• Delocalizzazione, imprese verso Balcani e Nordafrica

    Sgravi fiscali e costo del lavoro più basso: sono in genere i motivi principali che spingono le imprese italiane a trasferirsi all’estero. La crisi sta mettendo a dura prova molte aziende, e la delocalizzazione della produzione oltreconfine sta diventando una scelta riguarda anche le PMI.
    A rilevarlo è uno studio di Unimpresa, che segnala le “mete preferite” dagli imprenditori italiani per le proprie strategie di internazionalizzazione: Serbia, Montenegro, Croazia,Slovenia, Egitto, Tunisia.

    Si tratta di paesi geograficamente vicini all’Italia (dell’area balcanica o nordafricana) dove è quindi più agevole trasferire parti dell’attività , se non addirittura l’intera azienda.

    La ricerca evidenzia come sia stata la crisi a mettere gli imprenditori davanti a una scelta difficile: chiudere i battenti o tentare l’avventura verso paesi che offrono sgravi fiscali e agevolazioni di vario genere.

    Fra i settori maggiormente coinvolti dal fenomeno, le attività  di trasformazione agricola e l’industria conserviera.
    Due segmenti importanti del Made in Italy, entrambi ad alta densità  di PMI.

    Per avere i dati precisi bisogna attendere la pubblicazione dello studio, ma secondo le anticipazioni il fenomeno ha dimensioni notevoli. Sul fronte occupazionale, si contano decine di migliaia di posti di lavoro persi, fra lavori stagionali e stabili. Ha spiegato il presidente di Unimpresa, Paolo Longobardi:

    «Una situazione che ci preoccupa enormemente. Come diciamo da tempo, il nostro Paese ha bisogno di misure ad hoc, senza le quali non riuscirà  a sopravvivere in un contesto in cui i concorrenti viaggiano da tempo con un benzina di qualità  superiore: e non si tratta dei soliti noti, cioè dei colossi come Germania e Francia, ora dobbiamo guardarci anche da economie fino a poco tempo fa snobbate o considerate non attrattive».
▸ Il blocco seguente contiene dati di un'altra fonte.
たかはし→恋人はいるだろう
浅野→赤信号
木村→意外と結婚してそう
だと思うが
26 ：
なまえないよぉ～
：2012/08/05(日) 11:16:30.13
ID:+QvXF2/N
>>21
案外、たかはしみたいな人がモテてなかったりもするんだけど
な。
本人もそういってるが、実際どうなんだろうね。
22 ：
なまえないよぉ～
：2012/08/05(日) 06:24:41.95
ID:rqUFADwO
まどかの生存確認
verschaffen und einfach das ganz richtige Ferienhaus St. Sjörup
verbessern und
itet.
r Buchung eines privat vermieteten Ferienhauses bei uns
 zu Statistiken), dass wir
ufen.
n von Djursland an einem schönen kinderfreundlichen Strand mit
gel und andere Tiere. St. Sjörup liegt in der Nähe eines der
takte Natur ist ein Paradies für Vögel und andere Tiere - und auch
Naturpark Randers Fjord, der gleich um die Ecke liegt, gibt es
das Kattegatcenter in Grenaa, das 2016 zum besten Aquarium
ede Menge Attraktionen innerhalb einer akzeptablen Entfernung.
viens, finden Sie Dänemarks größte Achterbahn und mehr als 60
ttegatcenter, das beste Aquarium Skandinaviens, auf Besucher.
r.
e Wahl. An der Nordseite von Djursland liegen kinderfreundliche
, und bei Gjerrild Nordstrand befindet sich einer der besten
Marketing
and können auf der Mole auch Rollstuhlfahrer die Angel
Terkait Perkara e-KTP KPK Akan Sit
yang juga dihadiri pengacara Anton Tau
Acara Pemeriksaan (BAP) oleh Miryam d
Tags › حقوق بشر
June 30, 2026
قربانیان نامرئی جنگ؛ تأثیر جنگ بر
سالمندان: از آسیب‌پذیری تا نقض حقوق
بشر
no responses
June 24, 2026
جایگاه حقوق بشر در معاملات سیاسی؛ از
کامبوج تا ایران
    La ricetta di Unimpresa? Intervenire su Fisco, burocrazia, infrastrutture e giustizia civile.
    Le riforme degli ultimi mesi hanno cercato di incidere su semplificazioni burocratiche e costo del lavoro, ma con risultanti in chiaro-scuro.

    I primi a voler restare in Italia, sarebbero gli stessi imprenditori: ai vantaggi fiscali e di costo della delocalizzazione si accavallano anche gli svantaggi, dai costi di trasporto alla qualità  del prodotto alla perdita di legame con il territorio, spesso importante per le PMI.

    Un recente caso emblematico è rappresentato dal “patto per non delocalizzare” proposto al Governo da un gruppo di imprese di meccanica, biomedicale e alimentare della Bassa Modenese, colpite dal terremoto: una detassazione per 2,5 miliardi dei fondi che verranno investiti nei prossimi tre anni per la ricostruzione, in cambio della non localizzazione appunto. La contropartita: un gettito fiscale, nel periodo in esame, intorno ai sette miliardi.